Professor Mitchell Petersen

A ‘whole slew of reasons’ to attend Kellogg

Private equity and venture capital professionals learn why Kellogg is the business school for them

By Rachel Farrell

8/5/2009 - When Chris McLaughlin ’05, vice president of CIVC Partners, a Chicago-based private equity firm, began considering his options for business school, Kellogg was not at the top of his list.

McLaughlin was interested in private equity, but he wasn’t certain that the Kellogg School — with its world-renowned marketing curriculum — could provide the finance education he needed to work in that industry. So he reached out to a few Kellogg alumni who were experienced in the field and asked for their opinions. Every single one responded.

“I got a whole slew of reasons why Kellogg would be a good place to go if I wanted to go into private equity,” McLaughlin said on July 28, speaking from his seat in the audience at an information session on the school’s private equity curriculum. “I was amazed at the quality of the alumni network and the willingness of alumni to help me.”

McLaughlin was among numerous alumni, students, faculty and staff who spoke at the information session, which was geared toward prospective students working in the private equity and venture capital industries. The speakers introduced the Kellogg culture and described the strengths of the school’s courses, extracurricular activities and alumni network.

“The finance curriculum is as strong as anywhere in the country, bar none,” said Reeve Waud ’89, managing partner at Waud Capital Partners and one of the panelists at the session. “Kellogg has all the courses and the expertise and the depth. [Moreover,] the type of person who is attracted to Kellogg is generally more collaborative, more team-oriented and friendlier.”

“The opportunity to work on a team with people who have completely different backgrounds — outside of private equity — is really valuable,” added Ryan Anthony ’10, a current student and panelist at the event who worked for the LaSalle Capital Group before enrolling at Kellogg. “And the PEVC network is extremely strong in Chicago — there’s a great group of people who are willing to help you out.”

During his introductory remarks, Mitchell Petersen, the Glen Vasel Professor of Finance and director of the Heizer Center, noted that the Kellogg School runs all of its students through a variety of disciplines, which works to the advantage of private equity and venture capital professionals.

“One thing you notice if you’re in the [private equity and venture capital] industry is, if all you know is finance, you’ll never be successful,” said Petersen. “In my finance class we will talk about marketing and strategy and other disciplines.”

“It’s like being a well-rounded athlete,” agreed Waud. “In our business, it’s about how you negotiate it, how you finance it and how you sell it. Those skills are hard to learn unless you live it, and Kellogg gives you those fundamentals.”
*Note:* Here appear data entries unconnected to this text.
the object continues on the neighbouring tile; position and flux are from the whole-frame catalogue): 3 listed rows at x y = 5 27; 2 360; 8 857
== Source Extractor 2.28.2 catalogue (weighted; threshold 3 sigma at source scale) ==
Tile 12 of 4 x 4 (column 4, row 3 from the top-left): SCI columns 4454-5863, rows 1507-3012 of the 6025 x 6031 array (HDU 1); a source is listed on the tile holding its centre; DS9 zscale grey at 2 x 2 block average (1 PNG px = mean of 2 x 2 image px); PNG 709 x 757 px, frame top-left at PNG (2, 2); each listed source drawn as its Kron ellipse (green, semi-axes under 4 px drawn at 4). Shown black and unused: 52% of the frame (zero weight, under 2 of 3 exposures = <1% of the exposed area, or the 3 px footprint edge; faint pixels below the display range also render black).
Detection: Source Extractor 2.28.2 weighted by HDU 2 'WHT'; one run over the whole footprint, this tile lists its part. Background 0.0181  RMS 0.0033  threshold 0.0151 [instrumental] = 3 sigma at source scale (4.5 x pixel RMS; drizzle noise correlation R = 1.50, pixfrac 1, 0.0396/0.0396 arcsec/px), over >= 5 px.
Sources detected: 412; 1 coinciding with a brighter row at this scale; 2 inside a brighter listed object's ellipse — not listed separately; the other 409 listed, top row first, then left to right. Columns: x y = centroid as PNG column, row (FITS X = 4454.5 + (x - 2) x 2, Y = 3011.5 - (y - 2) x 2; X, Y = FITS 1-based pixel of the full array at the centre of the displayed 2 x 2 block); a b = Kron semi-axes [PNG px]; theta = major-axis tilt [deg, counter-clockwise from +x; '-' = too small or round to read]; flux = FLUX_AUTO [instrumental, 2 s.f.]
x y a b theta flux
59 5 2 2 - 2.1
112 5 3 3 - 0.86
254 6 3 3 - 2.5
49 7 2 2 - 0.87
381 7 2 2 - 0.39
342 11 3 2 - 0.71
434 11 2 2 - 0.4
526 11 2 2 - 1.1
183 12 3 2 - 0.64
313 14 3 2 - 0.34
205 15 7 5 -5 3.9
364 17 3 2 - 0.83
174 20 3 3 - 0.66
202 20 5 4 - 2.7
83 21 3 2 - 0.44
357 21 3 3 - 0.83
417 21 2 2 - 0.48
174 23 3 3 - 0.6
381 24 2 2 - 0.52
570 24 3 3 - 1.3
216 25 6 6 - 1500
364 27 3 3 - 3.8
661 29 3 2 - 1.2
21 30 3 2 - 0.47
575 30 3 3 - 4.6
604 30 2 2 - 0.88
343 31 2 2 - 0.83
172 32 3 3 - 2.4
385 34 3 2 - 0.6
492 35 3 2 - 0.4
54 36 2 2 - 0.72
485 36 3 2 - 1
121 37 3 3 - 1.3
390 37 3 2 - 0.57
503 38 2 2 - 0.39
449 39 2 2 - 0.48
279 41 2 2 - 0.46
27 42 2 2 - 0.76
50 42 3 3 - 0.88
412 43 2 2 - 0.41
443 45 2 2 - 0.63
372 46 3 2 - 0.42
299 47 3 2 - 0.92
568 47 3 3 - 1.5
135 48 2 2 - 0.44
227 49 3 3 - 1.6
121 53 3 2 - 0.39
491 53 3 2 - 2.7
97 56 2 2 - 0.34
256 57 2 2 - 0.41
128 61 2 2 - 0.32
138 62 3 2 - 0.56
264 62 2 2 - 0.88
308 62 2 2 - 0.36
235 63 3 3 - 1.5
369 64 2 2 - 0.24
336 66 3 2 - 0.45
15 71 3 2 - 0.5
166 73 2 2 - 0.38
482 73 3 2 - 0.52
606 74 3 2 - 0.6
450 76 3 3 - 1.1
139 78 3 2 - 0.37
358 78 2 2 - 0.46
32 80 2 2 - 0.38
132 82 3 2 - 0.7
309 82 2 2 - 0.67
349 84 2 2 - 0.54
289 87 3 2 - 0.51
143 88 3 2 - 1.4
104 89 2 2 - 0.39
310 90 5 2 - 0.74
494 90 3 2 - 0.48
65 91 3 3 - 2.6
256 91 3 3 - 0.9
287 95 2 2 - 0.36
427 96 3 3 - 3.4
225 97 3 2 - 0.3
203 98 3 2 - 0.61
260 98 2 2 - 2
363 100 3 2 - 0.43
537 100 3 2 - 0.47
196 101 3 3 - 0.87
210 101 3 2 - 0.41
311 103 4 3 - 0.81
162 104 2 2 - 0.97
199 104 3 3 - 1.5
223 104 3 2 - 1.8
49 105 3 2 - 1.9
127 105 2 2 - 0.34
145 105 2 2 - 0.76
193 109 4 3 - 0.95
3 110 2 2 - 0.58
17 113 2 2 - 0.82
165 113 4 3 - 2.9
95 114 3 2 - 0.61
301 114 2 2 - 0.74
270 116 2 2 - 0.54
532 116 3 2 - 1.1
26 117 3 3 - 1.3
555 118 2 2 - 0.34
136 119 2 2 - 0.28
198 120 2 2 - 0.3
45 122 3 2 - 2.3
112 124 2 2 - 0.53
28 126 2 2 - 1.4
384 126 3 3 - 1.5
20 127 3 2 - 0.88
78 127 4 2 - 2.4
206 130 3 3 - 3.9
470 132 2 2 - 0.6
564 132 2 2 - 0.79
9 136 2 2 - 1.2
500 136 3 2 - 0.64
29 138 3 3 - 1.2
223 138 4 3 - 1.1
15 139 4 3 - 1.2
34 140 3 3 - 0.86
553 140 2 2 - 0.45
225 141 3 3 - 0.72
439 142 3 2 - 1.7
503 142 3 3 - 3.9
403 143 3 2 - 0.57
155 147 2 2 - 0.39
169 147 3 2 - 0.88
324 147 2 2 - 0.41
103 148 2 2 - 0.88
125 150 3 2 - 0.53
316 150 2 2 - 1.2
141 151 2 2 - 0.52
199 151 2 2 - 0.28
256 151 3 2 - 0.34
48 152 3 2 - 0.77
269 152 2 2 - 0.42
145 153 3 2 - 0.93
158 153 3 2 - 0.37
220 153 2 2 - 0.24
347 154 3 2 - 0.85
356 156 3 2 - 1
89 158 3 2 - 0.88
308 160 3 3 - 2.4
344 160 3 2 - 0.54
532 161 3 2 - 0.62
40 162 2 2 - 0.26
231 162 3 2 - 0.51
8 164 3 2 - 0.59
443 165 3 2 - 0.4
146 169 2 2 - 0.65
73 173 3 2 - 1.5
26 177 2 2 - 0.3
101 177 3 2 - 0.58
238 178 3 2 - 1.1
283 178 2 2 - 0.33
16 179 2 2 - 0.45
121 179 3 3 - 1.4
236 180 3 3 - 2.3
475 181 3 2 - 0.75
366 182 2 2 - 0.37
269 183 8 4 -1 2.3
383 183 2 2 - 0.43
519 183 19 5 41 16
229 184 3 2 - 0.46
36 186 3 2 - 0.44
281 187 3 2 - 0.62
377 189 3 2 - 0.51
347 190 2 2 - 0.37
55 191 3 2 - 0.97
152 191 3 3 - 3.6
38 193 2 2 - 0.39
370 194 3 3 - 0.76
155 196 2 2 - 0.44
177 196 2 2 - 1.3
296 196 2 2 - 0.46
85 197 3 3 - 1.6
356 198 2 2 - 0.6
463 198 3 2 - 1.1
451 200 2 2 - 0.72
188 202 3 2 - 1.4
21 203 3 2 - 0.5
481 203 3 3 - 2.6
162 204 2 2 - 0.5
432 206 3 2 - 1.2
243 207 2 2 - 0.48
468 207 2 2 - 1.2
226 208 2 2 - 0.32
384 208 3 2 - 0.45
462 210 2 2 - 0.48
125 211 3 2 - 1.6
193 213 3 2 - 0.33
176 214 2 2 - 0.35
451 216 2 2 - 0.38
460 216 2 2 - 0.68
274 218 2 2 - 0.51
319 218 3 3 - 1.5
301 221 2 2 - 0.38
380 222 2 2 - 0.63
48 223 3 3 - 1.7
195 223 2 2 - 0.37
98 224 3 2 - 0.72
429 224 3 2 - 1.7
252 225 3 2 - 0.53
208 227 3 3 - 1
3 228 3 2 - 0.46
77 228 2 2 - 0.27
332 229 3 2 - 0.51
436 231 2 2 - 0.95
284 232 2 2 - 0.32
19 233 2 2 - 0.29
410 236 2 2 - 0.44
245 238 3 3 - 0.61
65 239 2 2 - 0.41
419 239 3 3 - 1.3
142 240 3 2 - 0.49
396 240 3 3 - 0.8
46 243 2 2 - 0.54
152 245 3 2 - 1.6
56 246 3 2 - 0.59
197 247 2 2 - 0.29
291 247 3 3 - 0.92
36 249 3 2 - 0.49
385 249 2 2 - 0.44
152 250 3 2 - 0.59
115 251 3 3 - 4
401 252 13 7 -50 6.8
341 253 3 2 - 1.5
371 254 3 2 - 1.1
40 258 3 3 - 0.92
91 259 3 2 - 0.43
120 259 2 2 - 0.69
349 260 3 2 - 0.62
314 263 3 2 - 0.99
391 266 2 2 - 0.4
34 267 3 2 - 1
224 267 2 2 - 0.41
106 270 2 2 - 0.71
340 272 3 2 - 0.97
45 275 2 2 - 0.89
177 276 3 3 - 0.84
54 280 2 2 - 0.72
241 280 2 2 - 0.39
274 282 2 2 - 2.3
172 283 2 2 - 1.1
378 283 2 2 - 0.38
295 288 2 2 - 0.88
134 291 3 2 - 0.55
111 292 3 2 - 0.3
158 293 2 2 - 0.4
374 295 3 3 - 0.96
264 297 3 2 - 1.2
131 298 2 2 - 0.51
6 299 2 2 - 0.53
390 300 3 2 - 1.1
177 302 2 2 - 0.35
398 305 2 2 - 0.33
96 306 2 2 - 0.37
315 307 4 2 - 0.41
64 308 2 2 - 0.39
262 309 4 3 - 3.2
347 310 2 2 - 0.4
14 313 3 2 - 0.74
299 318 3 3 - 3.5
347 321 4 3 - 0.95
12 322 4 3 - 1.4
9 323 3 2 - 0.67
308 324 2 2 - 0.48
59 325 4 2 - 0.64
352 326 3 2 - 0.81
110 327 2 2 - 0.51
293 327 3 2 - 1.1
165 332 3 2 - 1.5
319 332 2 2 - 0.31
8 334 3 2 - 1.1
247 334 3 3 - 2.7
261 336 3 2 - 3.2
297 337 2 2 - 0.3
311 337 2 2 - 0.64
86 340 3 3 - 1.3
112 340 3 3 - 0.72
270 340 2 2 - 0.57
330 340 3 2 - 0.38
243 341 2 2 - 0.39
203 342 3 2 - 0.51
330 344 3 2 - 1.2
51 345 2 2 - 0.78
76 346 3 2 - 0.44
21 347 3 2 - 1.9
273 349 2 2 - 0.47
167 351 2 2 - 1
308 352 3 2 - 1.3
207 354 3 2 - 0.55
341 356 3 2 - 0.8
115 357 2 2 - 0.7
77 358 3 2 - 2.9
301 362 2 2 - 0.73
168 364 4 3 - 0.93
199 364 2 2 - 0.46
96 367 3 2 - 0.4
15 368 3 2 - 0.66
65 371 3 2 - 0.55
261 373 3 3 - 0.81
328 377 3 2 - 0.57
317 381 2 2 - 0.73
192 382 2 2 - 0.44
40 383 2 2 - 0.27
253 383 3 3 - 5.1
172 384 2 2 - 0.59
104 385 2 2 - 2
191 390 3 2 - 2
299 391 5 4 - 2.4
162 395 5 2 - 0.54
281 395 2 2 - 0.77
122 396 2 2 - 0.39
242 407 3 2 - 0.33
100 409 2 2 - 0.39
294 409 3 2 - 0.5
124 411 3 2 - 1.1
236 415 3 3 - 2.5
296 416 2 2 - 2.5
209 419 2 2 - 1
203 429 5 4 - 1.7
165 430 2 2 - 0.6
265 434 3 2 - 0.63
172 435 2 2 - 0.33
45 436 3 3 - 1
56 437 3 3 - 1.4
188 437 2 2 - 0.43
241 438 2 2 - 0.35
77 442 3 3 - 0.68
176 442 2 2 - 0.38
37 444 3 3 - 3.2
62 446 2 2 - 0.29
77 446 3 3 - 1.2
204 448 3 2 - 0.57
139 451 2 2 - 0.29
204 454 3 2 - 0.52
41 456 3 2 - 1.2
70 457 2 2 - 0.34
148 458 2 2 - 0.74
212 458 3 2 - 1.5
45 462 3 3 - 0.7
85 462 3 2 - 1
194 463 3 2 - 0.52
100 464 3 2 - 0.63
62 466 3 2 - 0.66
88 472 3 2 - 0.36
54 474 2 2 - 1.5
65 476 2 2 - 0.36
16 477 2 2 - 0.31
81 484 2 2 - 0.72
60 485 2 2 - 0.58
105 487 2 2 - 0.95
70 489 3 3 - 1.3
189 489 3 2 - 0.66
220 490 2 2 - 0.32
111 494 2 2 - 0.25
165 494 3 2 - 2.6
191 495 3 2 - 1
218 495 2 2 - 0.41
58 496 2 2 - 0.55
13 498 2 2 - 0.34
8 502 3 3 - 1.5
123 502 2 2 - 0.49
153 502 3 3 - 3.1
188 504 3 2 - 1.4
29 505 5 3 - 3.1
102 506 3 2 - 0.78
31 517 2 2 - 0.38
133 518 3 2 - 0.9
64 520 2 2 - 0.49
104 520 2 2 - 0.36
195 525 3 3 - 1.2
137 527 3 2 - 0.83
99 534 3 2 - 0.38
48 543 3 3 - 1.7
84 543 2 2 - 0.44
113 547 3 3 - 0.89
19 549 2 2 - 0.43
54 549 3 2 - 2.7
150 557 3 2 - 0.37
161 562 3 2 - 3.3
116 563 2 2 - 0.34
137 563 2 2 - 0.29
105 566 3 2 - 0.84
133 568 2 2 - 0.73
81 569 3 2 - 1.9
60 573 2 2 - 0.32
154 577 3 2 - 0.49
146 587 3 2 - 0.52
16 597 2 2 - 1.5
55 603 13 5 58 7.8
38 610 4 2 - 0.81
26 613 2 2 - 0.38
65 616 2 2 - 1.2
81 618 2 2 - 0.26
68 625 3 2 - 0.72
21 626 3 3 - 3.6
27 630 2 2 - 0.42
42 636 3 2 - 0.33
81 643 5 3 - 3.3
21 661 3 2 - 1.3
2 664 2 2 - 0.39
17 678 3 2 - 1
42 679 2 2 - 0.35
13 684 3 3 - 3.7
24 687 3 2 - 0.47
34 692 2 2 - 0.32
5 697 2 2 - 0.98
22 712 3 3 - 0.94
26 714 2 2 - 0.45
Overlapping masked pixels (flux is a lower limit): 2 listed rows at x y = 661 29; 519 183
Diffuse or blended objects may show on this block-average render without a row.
Aside from teaching “hard skills” in private equity and venture capital, Kellogg offers educational opportunities such as “Venture Lab” and “Buyout Lab,” which pair students with alumni or Kellogg supporters and allows them to test-drive PEVC in a real-world setting. “We’ve discovered that it’s nice to get you on the bike with the training wheels before you leave,” said Petersen.

There’s also the PEVC Club — the largest student-run club on campus — and “Private Equity Boot Camp,” which meets for three Saturdays during the fall quarter at 8 a.m. “Saturday at 8 a.m.?” said Petersen. “Yes, we’ve discovered that the only people that show up are the ones that are hard-core and serious.”

Toward the end of the information session, one prospective student asked about job placement opportunities in private equity and venture capital, given the shaky economy. Waud was eager to answer.

“I started at Kellogg during the 1987 [stock market] crash, and there was no opportunity for internships,” he said. “My simple view is you only need one job. PE isn’t like investment banking in terms of how structured it is. This business is about persistence. The opportunities are what you make of them.”